§ What you are asked to do: Output the lines from the top of the entries below to the line with "A Messy Winter Storm Is Expected", both included, exactly and without pictures.
[[ Records supplied open ]]
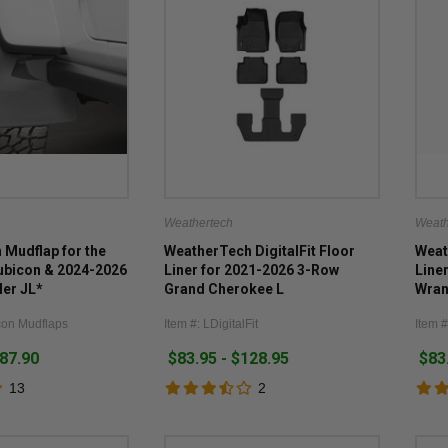
Weathertech
Weath
Mudflap for the
WeatherTech DigitalFit Floor
Weat
ubicon & 2024-2026
Liner for 2021-2026 3-Row
Line
ler JL*
Grand Cherokee L
Wran
con Mudflaps
Item #: LDigitalFit
Item #
187.90
$83.95 - $128.95
$83
13
2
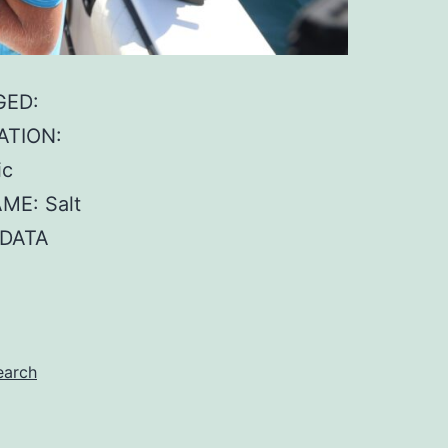
GED:
ATION:
ic
ME: Salt
 DATA
earch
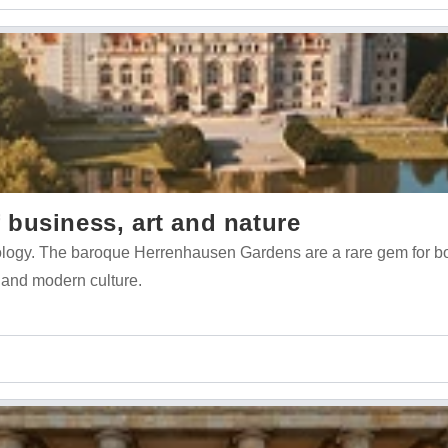
business, art and nature
nology. The baroque Herrenhausen Gardens are a rare gem for b
 and modern culture.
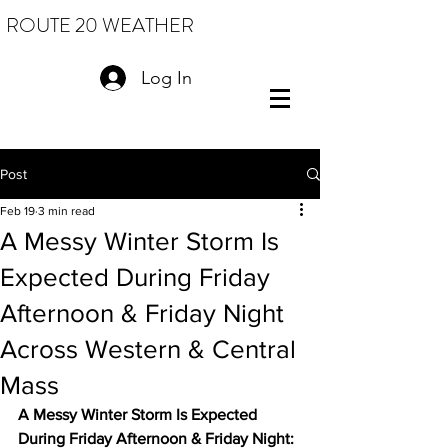
ROUTE 20 WEATHER
Log In
Post
Feb 19
3 min read
A Messy Winter Storm Is
Expected During Friday
Afternoon & Friday Night
Across Western & Central
Mass
A Messy Winter Storm Is Expected 
During Friday Afternoon & Friday Night:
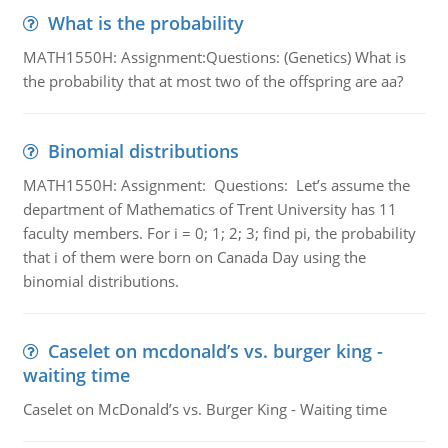
What is the probability
MATH1550H: Assignment:Questions: (Genetics) What is
the probability that at most two of the offspring are aa?
Binomial distributions
MATH1550H: Assignment: Questions: Let’s assume the
department of Mathematics of Trent University has 11
faculty members. For i = 0; 1; 2; 3; find pi, the probability
that i of them were born on Canada Day using the
binomial distributions.
Caselet on mcdonald’s vs. burger king -
waiting time
Caselet on McDonald’s vs. Burger King - Waiting time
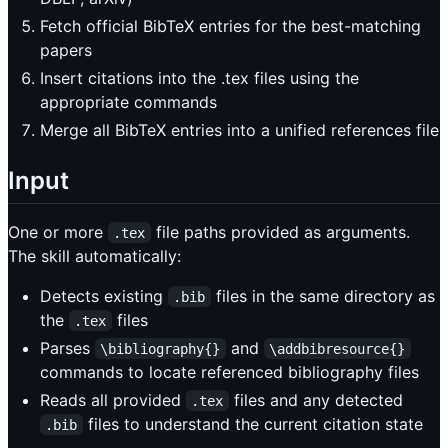
Fetch official BibTeX entries for the best-matching
papers
Insert citations into the .tex files using the
appropriate commands
Merge all BibTeX entries into a unified references file
Input
One or more
file paths provided as arguments.
.tex
The skill automatically:
Detects existing
files in the same directory as
.bib
the
files
.tex
Parses
and
\bibliography{}
\addbibresource{}
commands to locate referenced bibliography files
Reads all provided
files and any detected
.tex
files to understand the current citation state
.bib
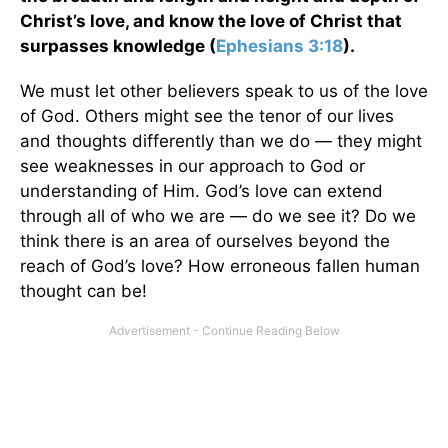
Christ’s love, and know the love of Christ that
surpasses knowledge (
Ephesians 3:18
).
We must let other believers speak to us of the love
of God. Others might see the tenor of our lives
and thoughts differently than we do — they might
see weaknesses in our approach to God or
understanding of Him. God’s love can extend
through all of who we are — do we see it? Do we
think there is an area of ourselves beyond the
reach of God’s love? How erroneous fallen human
thought can be!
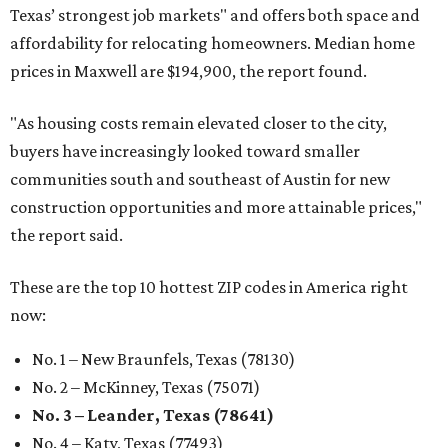
Texas’ strongest job markets" and offers both space and
affordability for relocating homeowners. Median home
prices in Maxwell are $194,900, the report found.
"As housing costs remain elevated closer to the city,
buyers have increasingly looked toward smaller
communities south and southeast of Austin for new
construction opportunities and more attainable prices,"
the report said.
These are the top 10 hottest ZIP codes in America right
now:
No. 1 – New Braunfels, Texas (78130)
No. 2 – McKinney, Texas (75071)
No. 3 – Leander, Texas (78641)
No. 4 – Katy, Texas (77493)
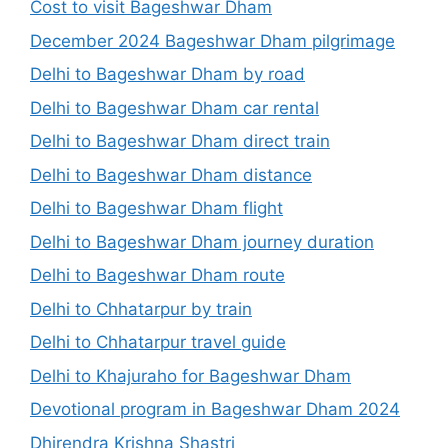
Cost to visit Bageshwar Dham
December 2024 Bageshwar Dham pilgrimage
Delhi to Bageshwar Dham by road
Delhi to Bageshwar Dham car rental
Delhi to Bageshwar Dham direct train
Delhi to Bageshwar Dham distance
Delhi to Bageshwar Dham flight
Delhi to Bageshwar Dham journey duration
Delhi to Bageshwar Dham route
Delhi to Chhatarpur by train
Delhi to Chhatarpur travel guide
Delhi to Khajuraho for Bageshwar Dham
Devotional program in Bageshwar Dham 2024
Dhirendra Krishna Shastri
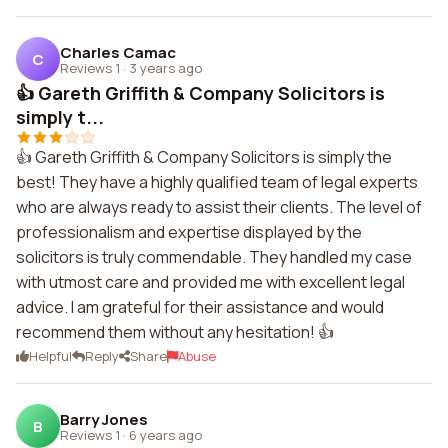
Charles Camac
C
Reviews 1
·
3 years ago
👍 Gareth Griffith & Company Solicitors is
simply t...
👍 Gareth Griffith & Company Solicitors is simply the
best! They have a highly qualified team of legal experts
who are always ready to assist their clients. The level of
professionalism and expertise displayed by the
solicitors is truly commendable. They handled my case
with utmost care and provided me with excellent legal
advice. I am grateful for their assistance and would
recommend them without any hesitation! 👍
Helpful
Reply
Share
Abuse
Barry Jones
B
Reviews 1
·
6 years ago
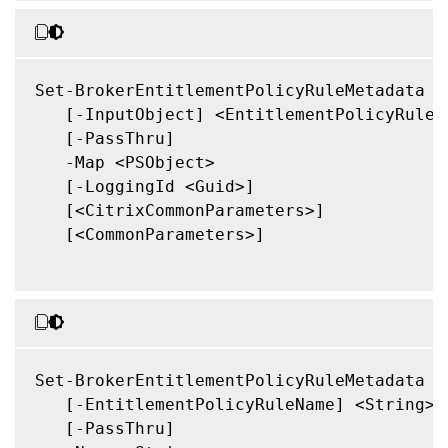
Set-BrokerEntitlementPolicyRuleMetadata

   [-InputObject] <EntitlementPolicyRule[]
   [-PassThru]

   -Map <PSObject>

   [-LoggingId <Guid>]

   [<CitrixCommonParameters>]

   [<CommonParameters>]

Set-BrokerEntitlementPolicyRuleMetadata

   [-EntitlementPolicyRuleName] <String>

   [-PassThru]
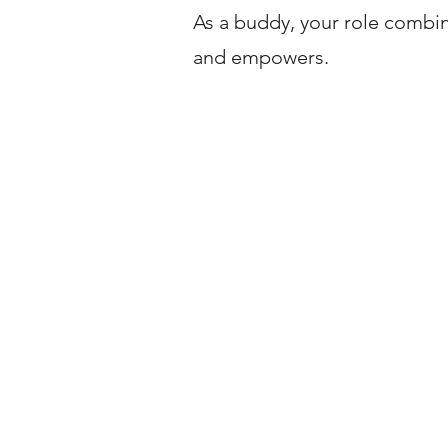
As a buddy, your role combi
and empowers.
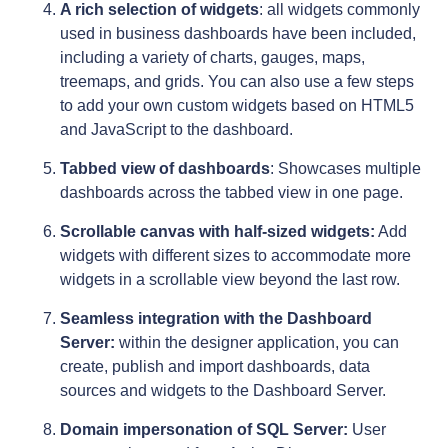
A rich selection of widgets
: all widgets commonly
used in business dashboards have been included,
including a variety of charts, gauges, maps,
treemaps, and grids. You can also use a few steps
to add your own custom widgets based on HTML5
and JavaScript to the dashboard.
Tabbed view of dashboards
: Showcases multiple
dashboards across the tabbed view in one page.
Scrollable canvas with half-sized widgets:
Add
widgets with different sizes to accommodate more
widgets in a scrollable view beyond the last row.
Seamless integration with the Dashboard
Server:
within the designer application, you can
create, publish and import dashboards, data
sources and widgets to the Dashboard Server.
Domain impersonation of SQL Server:
User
[[ Records supplied closed ]]
§ Answer box:
Weathertech
Weath
Mudflap for the
WeatherTech DigitalFit Floor
Weat
ubicon & 2024-2026
Liner for 2021-2026 3-Row
Line
ler JL*
Grand Cherokee L
Wran
con Mudflaps
Item #: LDigitalFit
Item #
187.90
$83.95 - $128.95
$83
13
2
GED:
ATION:
ic
ME: Salt
 DATA
earch
business, art and nature
nology. The baroque Herrenhausen Gardens are a rare gem for b
 and modern culture.
ROUTE 20 WEATHER
Log In
Post
Feb 19
3 min read
A Messy Winter Storm Is
Expected During Friday
Afternoon & Friday Night
Across Western & Central
Mass
A Messy Winter Storm Is Expected 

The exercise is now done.